Ein unbestimmtes erstes Schloss vor dem jetzigen Gebäude, das im 14. Jahrhundert mit begrenzten defensiven Merkmalen aufgewachsen ist: Mangel an Außenverteidigungen und hermetischen Erdgeschoss. Im 16. Jahrhundert fügten die Gebäude den Feuermund hinzu, während eine fast vollständige Rekonstruktion zwischen 1579 und 1584, initiiert von Anne d'Aydie (Baronne de Pordéac), das Schloss in eine Residenz verwandelte. 1584 installierte der Zimmermann Gabriel Charles ein Dach in der Mode von Frankreich, vier Hänge, eine lokale Rarität.

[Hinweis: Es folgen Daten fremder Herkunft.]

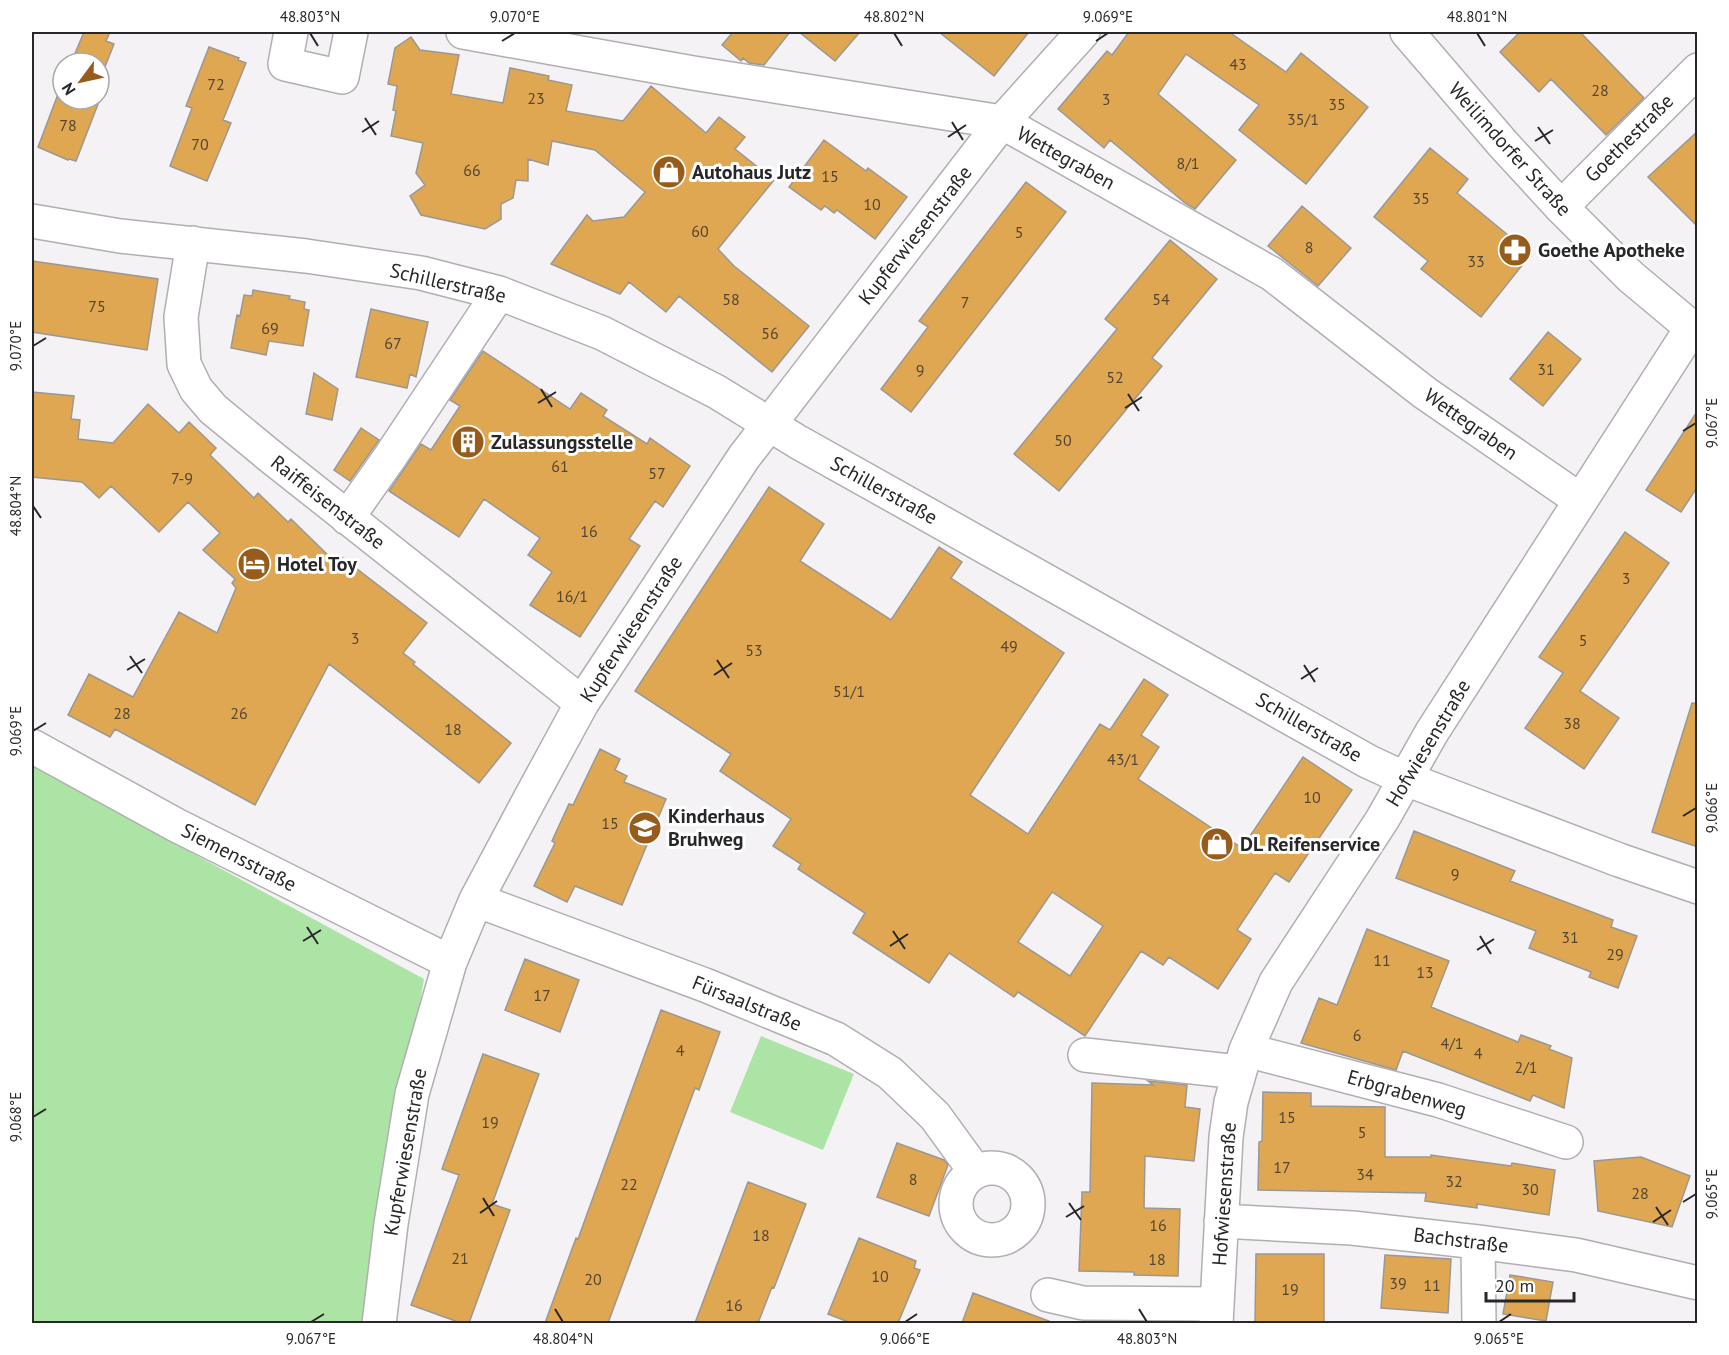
<svg xmlns="http://www.w3.org/2000/svg" width="1729" height="1355" viewBox="0 0 1729 1355" font-family="'PT Sans',sans-serif">
  <rect width="100%" height="100%" fill="#f5f2f6"/>
  <!-- green -->
  <path fill="#ace4a5" d="M32,766L424,979L365,1323H32Z
    M761,1036L854,1074L823,1150L730,1112Z"/>
  <!-- building -->
  <path fill="#dfa752" stroke="#9a9894" stroke-width="1.5" fill-rule="evenodd" d="M84,32H110L106,41L114,44L99,82V63H71Z
    M733,32H790L764,65L749,63L743,58L741,61L722,45Z
    M799,32H860L835,61Z
    M939,32H1029L994,76Z
    M1129,32H1229L1286,72L1301,53L1368,107L1306,184L1239,130L1259,105L1186,54L1158,94L1236,160L1195,209L1185,203L1110,140L1104,148L1058,109L1107,51L1112,55Z
    M1520,32H1580L1644,98L1606,135L1551,79L1539,92L1500,52Z
    M411,37L420,50L459,55L451,94L503,103L510,68L549,76L548,80L572,85L566,111L623,121L651,86L706,133L719,117L745,137L735,149L774,180L718,249L734,266L809,326L772,372L679,296L666,312L629,282L620,294L551,264L587,215L593,221L624,217L645,192L595,150L552,141L548,165L528,159V181L516,180L513,198L501,204V219L485,229L421,215L410,196L425,185L416,173L423,143L391,136L396,111L393,110L397,86L388,84L395,48Z
    M209,47L239,58L238,60L246,63L223,120L231,123L207,181L170,166L192,108L186,106Z
    M63,81V99H100L76,161L69,159L68,160L38,147Z
    M1698,131V227L1648,177Z
    M824,140L866,171L868,168L907,197L875,239L837,210L834,213L825,206L821,210L789,187Z
    M1430,148L1468,179L1457,193L1531,254L1481,317L1421,269L1428,261L1374,217Z
    M1026,182L1066,212L911,412L881,389L928,327L919,321Z
    M1302,206L1351,248L1318,286L1268,246Z
    M1170,240L1217,279L1152,358L1162,366L1059,491L1014,454L1117,329L1105,319Z
    M32,261L158,279L147,350L32,332Z
    M253,290L290,296L289,299L305,302L304,309L309,310L303,346L269,341L266,355L231,348L237,315L240,316L244,295L252,296Z
    M371,309L428,322L416,377L410,374L407,388L356,377Z
    M1548,332L1581,359L1543,406L1510,379Z
    M483,351L570,409L581,393L607,410L603,416L647,444L650,438L690,466L663,507L655,501L629,539L640,546L580,637L530,605L552,572L528,555L540,538L484,499L459,537L389,491L421,444L431,450L460,406L450,400Z
    M314,373L338,389L332,420L306,414Z
    M32,392L74,396L71,419L80,420L78,439L113,443L148,404L179,433L189,422L216,448L210,455L254,498L258,493L288,522L291,519L334,561L339,555L427,623L403,653L415,662L413,664L511,743L479,783L329,664L255,805L115,729L110,737L68,715L89,674L133,697L179,612L217,633L236,588L232,583L235,579L203,550L220,533L188,502L159,532L111,486L99,498L82,482L32,477Z
    M1698,410V486L1681,512L1646,490Z
    M361,428L379,440L350,481L334,470Z
    M769,487L824,524L800,561L891,620L939,547L962,562L951,578L1064,653L970,795L1028,834L1100,724L1110,730L1144,679L1168,695L1141,735L1159,747L1138,779L1242,848L1303,757L1352,790L1289,882L1275,873L1237,930L1251,939L1218,989L1169,957L1163,965L1141,951L1085,1036L1018,992L1014,997L949,953L929,983L853,933L865,913L798,869L801,864L773,846L791,819L720,771L731,754L635,691ZM1052,892L1103,926L1070,976L1018,942Z
    M1625,532L1669,563L1580,691L1619,718L1584,769L1525,728L1563,673L1539,657Z
    M1692,703L1698,704V847L1652,832Z
    M600,749L620,759L615,770L627,776L624,782L666,799L622,905L575,886L567,902L534,886L555,843L552,841L569,804L573,805Z
    M1414,831L1515,871L1510,881L1613,920L1611,927L1637,936L1618,988L1589,977L1591,972L1529,948L1536,931L1396,878Z
    M1367,929L1449,961L1431,1007L1518,1042L1521,1035L1551,1046L1549,1049L1572,1058L1564,1108L1533,1095L1530,1101L1403,1051L1396,1070L1301,1043L1319,998L1337,1005Z
    M525,959L579,980L560,1032L505,1010Z
    M661,1010L720,1032L699,1090L695,1088L608,1323H545L576,1238L578,1239Z
    M483,1054L539,1074L492,1204L510,1210L469,1323H461L411,1305L459,1175L442,1169Z
    M1148,1081L1187,1085L1185,1107L1200,1109L1194,1161L1145,1156L1144,1208L1180,1209L1178,1276L1134,1275V1272L1079,1271L1082,1192H1090L1092,1083L1153,1085Z
    M1263,1092L1311,1093V1106L1385,1107V1157H1431V1155L1511,1166L1512,1163L1555,1170L1549,1215L1477,1204V1208L1425,1201L1426,1193L1258,1190L1259,1142L1262,1141Z
    M897,1143L944,1160L948,1165L929,1216L877,1197Z
    M1641,1157L1690,1176L1672,1227L1598,1211L1594,1161Z
    M748,1182L806,1204L774,1288L772,1287L758,1323H695Z
    M859,1238L916,1261L914,1268L920,1270L898,1323H851L828,1314Z
    M1256,1254H1324V1323H1255Z
    M1385,1255L1451,1259L1448,1313L1381,1308Z
    M1510,1275L1553,1282L1546,1321L1503,1314Z
    M973,1293L1049,1321V1323H962Z"/>
  <g fill="none" stroke-linecap="round" stroke-linejoin="round">
    <!-- minor casing -->
    <g stroke="#b1aeb2" stroke-width="36">
      <path id="minor" d="M291,32L285,64L342,77L351,32
        M463,32L693,73L1002,122L1272,274L1425,393L1580,500
        M1561,207L1698,70
        M32,221L120,236L306,256L421,273L499,293L602,333L717,392L798,442L1369,762L1406,779L1619,860L1698,887
        M193,243L181,317L184,364L196,389L213,409L270,456L582,703
        M347,518L390,457L499,293
        M32,746L176,825L450,962
        M476,900L705,985L836,1039L890,1073L935,1116L975,1171
        M1246,1050L1438,1100L1566,1142
        M1085,1055L1238,1072
        M956 1204a36 36 0 1 1 72 0a36 36 0 1 1-72 0Z
        M1221,1221L1352,1228L1478,1242L1576,1255L1698,1283
        M1478,1242L1479,1324
        M1048,1295L1083,1303L1217,1304
        M379,1324L391,1224L412,1094L450,962L476,900L532,795L582,703L744,457L1002,122L1083,32
        M1216,1324L1226,1137L1231,1102L1246,1050L1276,982L1382,820L1432,732L1691,329"/>
    </g>
    <!-- major casing -->
    <g stroke="#b1aeb2" stroke-width="36">
      <path id="major" d="M1407,32L1503,144L1561,207L1631,277L1698,333"/>
    </g>
    <!-- minor -->
    <use href="#minor" stroke="#fff" stroke-width="33"/>
    <!-- major -->
    <use href="#major" stroke="#fff" stroke-width="33"/>
  </g>
  <!-- ticks -->
  <path fill="none" stroke="#272628" stroke-width="2" d="M310,33L318,46M894,33L902,46M1477,33L1485,46M502,41L515,33M1096,41L1108,33M365,118L376,135M952,122L963,140M1538,127L1550,144M362,132L379,121M948,137L966,125M1535,141L1553,130M33,346L46,338M541,389L552,407M1128,394L1139,411M538,403L556,392M1125,408L1142,397M1683,431L1696,423M33,506L41,518M130,656L142,673M717,660L729,678M1304,665L1315,682M127,670L145,659M714,675L732,663M1301,679L1318,668M33,731L46,723M1683,816L1696,808M307,927L318,944M893,931L905,949M1480,936L1491,954M303,941L321,930M890,946L908,934M1477,950L1494,939M33,1117L46,1109M483,1198L494,1216M1683,1202L1696,1194M1069,1203L1081,1220M1656,1207L1668,1225M480,1213L497,1201M1066,1217L1084,1206M1653,1222L1671,1210M555,1309L563,1322M1139,1309L1147,1322M311,1322L324,1314M905,1322L917,1314M1499,1322L1511,1314"/>
  <!-- icons -->
  <defs>
    <g id="shop-disc" transform="scale(1.725)"><circle r="9.5" fill="#975c1c" stroke="#fff"/><path d="M-5-2.5h2.3a2.7 3.5 0 0 1 5.4 0H5L5.5 6h-11ZM-1.5-2.5h3a1.5 2.3 0 0 0-3 0Z" fill="#fff"/></g>
    <g id="pharmacy-disc" transform="scale(1.725)"><circle r="9.5" fill="#975c1c" stroke="#fff"/><path d="M-2-6h4v4h4v4h-4v4h-4v-4h-4v-4h4Z" fill="#fff"/></g>
    <g id="building-disc" transform="scale(1.725)"><circle r="9.5" fill="#975c1c" stroke="#fff"/><path d="M-4-6H4V6H1V3H-1V6H-4ZM-2.5-4.3h1.7v1.8h-1.7ZM.8-4.3h1.7v1.8H.8ZM-2.5-1h1.7V.8h-1.7ZM.8-1h1.7V.8H.8Z" fill="#fff"/></g>
    <g id="hotel-disc" transform="scale(1.725)"><circle r="9.5" fill="#975c1c" stroke="#fff"/><path d="M-6-4.5h1.5V1H6V5H4.5V3h-9V5H-6ZM-4 0a1.8 1.8 0 1 1 3.6 0ZM.5 0V-2.5h3Q6-2.5 6 0Z" fill="#fff"/></g>
    <g id="school-disc" transform="scale(1.725)"><circle r="9.5" fill="#975c1c" stroke="#fff"/><path d="M0-5L7-2L0 1L-7-2ZM-4 1L0 2.5L4 1V4Q0 6-4 4Z" fill="#fff"/></g>
  </defs>
  <g fill-rule="evenodd">
    <use href="#shop-disc" x="669" y="172"/>
    <use href="#pharmacy-disc" x="1515" y="250"/>
    <use href="#building-disc" x="468" y="442"/>
    <use href="#hotel-disc" x="254" y="564"/>
    <use href="#school-disc" x="645" y="828"/>
    <use href="#shop-disc" x="1217" y="844"/>
  </g>
  <g text-anchor="middle" dominant-baseline="central" stroke-width="6" stroke-linejoin="round" paint-order="stroke">
    <!-- number labels -->
    <g font-size="16" fill="#554632">
      <text x="1238" y="64">43</text>
      <text x="216" y="84">72</text>
      <text x="1600" y="90">28</text>
      <text x="536" y="98">23</text>
      <text x="1106" y="99">3</text>
      <text x="1337" y="104">35</text>
      <text x="1303" y="119">35/1</text>
      <text x="68" y="125">78</text>
      <text x="200" y="144">70</text>
      <text x="1188" y="163">8/1</text>
      <text x="472" y="170">66</text>
      <text x="830" y="176">15</text>
      <text x="1421" y="198">35</text>
      <text x="872" y="204">10</text>
      <text x="700" y="231">60</text>
      <text x="1019" y="232">5</text>
      <text x="1309" y="247">8</text>
      <text x="1476" y="261">33</text>
      <text x="731" y="299">58</text>
      <text x="1161" y="299">54</text>
      <text x="965" y="302">7</text>
      <text x="97" y="306">75</text>
      <text x="270" y="328">69</text>
      <text x="770" y="333">56</text>
      <text x="393" y="343">67</text>
      <text x="1546" y="369">31</text>
      <text x="920" y="370">9</text>
      <text x="1115" y="377">52</text>
      <text x="1063" y="440">50</text>
      <text x="560" y="466">61</text>
      <text x="657" y="473">57</text>
      <text x="182" y="478">7-9</text>
      <text x="589" y="531">16</text>
      <text x="1626" y="578">3</text>
      <text x="572" y="596">16/1</text>
      <text x="355" y="638">3</text>
      <text x="1583" y="640">5</text>
      <text x="1009" y="646">49</text>
      <text x="754" y="650">53</text>
      <text x="849" y="691">51/1</text>
      <text x="122" y="713">28</text>
      <text x="239" y="713">26</text>
      <text x="1572" y="723">38</text>
      <text x="453" y="729">18</text>
      <text x="1123" y="759">43/1</text>
      <text x="1312" y="797">10</text>
      <text x="610" y="823">15</text>
      <text x="1455" y="874">9</text>
      <text x="1570" y="937">31</text>
      <text x="1615" y="954">29</text>
      <text x="1382" y="960">11</text>
      <text x="1425" y="972">13</text>
      <text x="542" y="995">17</text>
      <text x="1357" y="1035">6</text>
      <text x="1452" y="1043">4/1</text>
      <text x="680" y="1050">4</text>
      <text x="1478" y="1053">4</text>
      <text x="1526" y="1067">2/1</text>
      <text x="1287" y="1117">15</text>
      <text x="490" y="1122">19</text>
      <text x="1362" y="1132">5</text>
      <text x="1282" y="1167">17</text>
      <text x="1365" y="1174">34</text>
      <text x="913" y="1179">8</text>
      <text x="1454" y="1181">32</text>
      <text x="629" y="1184">22</text>
      <text x="1530" y="1189">30</text>
      <text x="1640" y="1193">28</text>
      <text x="1158" y="1225">16</text>
      <text x="761" y="1235">18</text>
      <text x="460" y="1258">21</text>
      <text x="1157" y="1259">18</text>
      <text x="880" y="1276">10</text>
      <text x="593" y="1279">20</text>
      <text x="1398" y="1283">39</text>
      <text x="1432" y="1285">11</text>
      <text x="1290" y="1289">19</text>
      <text x="734" y="1305">16</text>
    </g>
    <!-- street labels -->
    <g font-size="20" fill="#272628" stroke="#fff">
      <text transform="translate(1629 138) rotate(-45)">Goethestraße</text>
      <text transform="translate(1510 149) rotate(48)">Weilimdorfer Straße</text>
      <text transform="translate(1066 158) rotate(29)">Wettegraben</text>
      <text transform="translate(915 235) rotate(-52)">Kupferwiesenstraße</text>
      <text transform="translate(448 283) rotate(13)">Schillerstraße</text>
      <text transform="translate(1471 424) rotate(35)">Wettegraben</text>
      <text transform="translate(884 490) rotate(29)">Schillerstraße</text>
      <text transform="translate(328 502) rotate(38)">Raiffeisenstraße</text>
      <text transform="translate(631 629) rotate(-57)">Kupferwiesenstraße</text>
      <text transform="translate(1309 727) rotate(30)">Schillerstraße</text>
      <text transform="translate(1428 743) rotate(-59)">Hofwiesenstraße</text>
      <text transform="translate(239 857) rotate(27)">Siemensstraße</text>
      <text transform="translate(747 1003) rotate(22)">Fürsaalstraße</text>
      <text transform="translate(1407 1093) rotate(16)">Erbgrabenweg</text>
      <text transform="translate(405 1152) rotate(-80)">Kupferwiesenstraße</text>
      <text transform="translate(1224 1194) rotate(-86)">Hofwiesenstraße</text>
      <text transform="translate(1461 1240) rotate(7)">Bachstraße</text>
    </g>
    <!-- poi labels -->
    <g font-size="20" font-weight="bold" fill="#272628" stroke="#fff" text-anchor="start">
      <text x="692" y="172">Autohaus Jutz</text>
      <text x="1538" y="250">Goethe Apotheke</text>
      <text x="491" y="442">Zulassungsstelle</text>
      <text x="277" y="564">Hotel Toy</text>
      <text x="668" y="816">Kinderhaus<tspan x="668" dy="23">Bruhweg</tspan></text>
      <text x="1240" y="844">DL Reifenservice</text>
    </g>
  </g>
  <!-- border -->
  <rect width="1729" height="1355" fill="none" stroke="#ffffff" stroke-width="66"/>
  <!-- north arrow -->
  <g transform="translate(81 81) rotate(237)"><circle r="28" fill="#ffffff" stroke="#a9a8a9" stroke-width="1.5"/>
  <path d="M0-4.5L10 22L0 15L-10 22Z" fill="#975c1c"/>
  <text y="-9" font-size="16" font-weight="bold" text-anchor="middle" fill="#272628">N</text>
  </g>
  <!-- scale -->
  <path d="M1486 1292v9h88v-9" fill="none" stroke="#272628" stroke-width="3"/>
  <text x="1495" y="1292" font-size="18" fill="#272628" stroke="#ffffff" stroke-width="4.5" paint-order="stroke">20 m</text>
  <rect x="33" y="33" width="1663" height="1289" fill="none" stroke="#272628" stroke-width="2"/>
  <g font-size="15" text-anchor="middle" fill="#272628">
    <text x="310" y="22">48.803°N</text>
    <text x="515" y="22">9.070°E</text>
    <text x="894" y="22">48.802°N</text>
    <text x="1108" y="22">9.069°E</text>
    <text x="1477" y="22">48.801°N</text>
    <text transform="translate(16 346) rotate(-90)" y="5">9.070°E</text>
    <text transform="translate(1712 423) rotate(-90)" y="5">9.067°E</text>
    <text transform="translate(16 506) rotate(-90)" y="5">48.804°N</text>
    <text transform="translate(16 731) rotate(-90)" y="5">9.069°E</text>
    <text transform="translate(1712 808) rotate(-90)" y="5">9.066°E</text>
    <text transform="translate(16 1117) rotate(-90)" y="5">9.068°E</text>
    <text transform="translate(1712 1194) rotate(-90)" y="5">9.065°E</text>
    <text x="311" y="1344">9.067°E</text>
    <text x="563" y="1344">48.804°N</text>
    <text x="905" y="1344">9.066°E</text>
    <text x="1147" y="1344">48.803°N</text>
    <text x="1499" y="1344">9.065°E</text>
  </g>
</svg>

Die Burg wechselte die Hände unter den edlen Familien: die Galarden, Bassabat, La Balu und dann Bonnefond, bevor sie zum Coquet de Saint-Lary gingen. In 1601 wurde für Catherine des Fontaines d'Hebrail ein Turm gebaut, der eine Treppe (jetzt verschwunden) mit außergewöhnlichen Materialien für die Zeit verwendet, wie Mauvezin Steine. Bis zum Beginn des 20. Jahrhunderts wurde sie während des Ersten Weltkriegs aufgegeben und allmählich verschlechtert, wobei ihre Steine auf benachbarten Straßen eingetaucht wurden.

Die aktuelle Architektur enthüllt einen zentralen rechteckigen Körper, flankiert von zwei Türmen, von denen einer den Hügel überblickt. Spuren der Dekoration bleiben, wie eine Nische mit einer Schale geschmückt, jacquarian Symbol. Die Öffnungen, die aus dem 16. Jahrhundert nachgearbeitet wurden, zeugen von einer wachsenden Suche nach Komfort. Der Standort zeigt die Entwicklung von Gaskonburgen, zwischen anfänglicher Verteidigungsfunktion und Wohnanpassung.

Die Topographie des Ortes, mit seiner Motte und Höhe, macht es zu einem charakteristischen Beispiel für Gascognes Uhrenburgen. Seine Geschichte spiegelt auch die lokale seigneuriale Dynamik wider, zwischen Familienallianzen und architektonischen Modernisierungen inspiriert von Nordfrankreich. Sein Rückgang im zwanzigsten Jahrhundert ist Teil des Schicksals, das vielen ländlichen Gebäuden, Opfern von Exodus und mangelnder Wartung gemeinsam ist.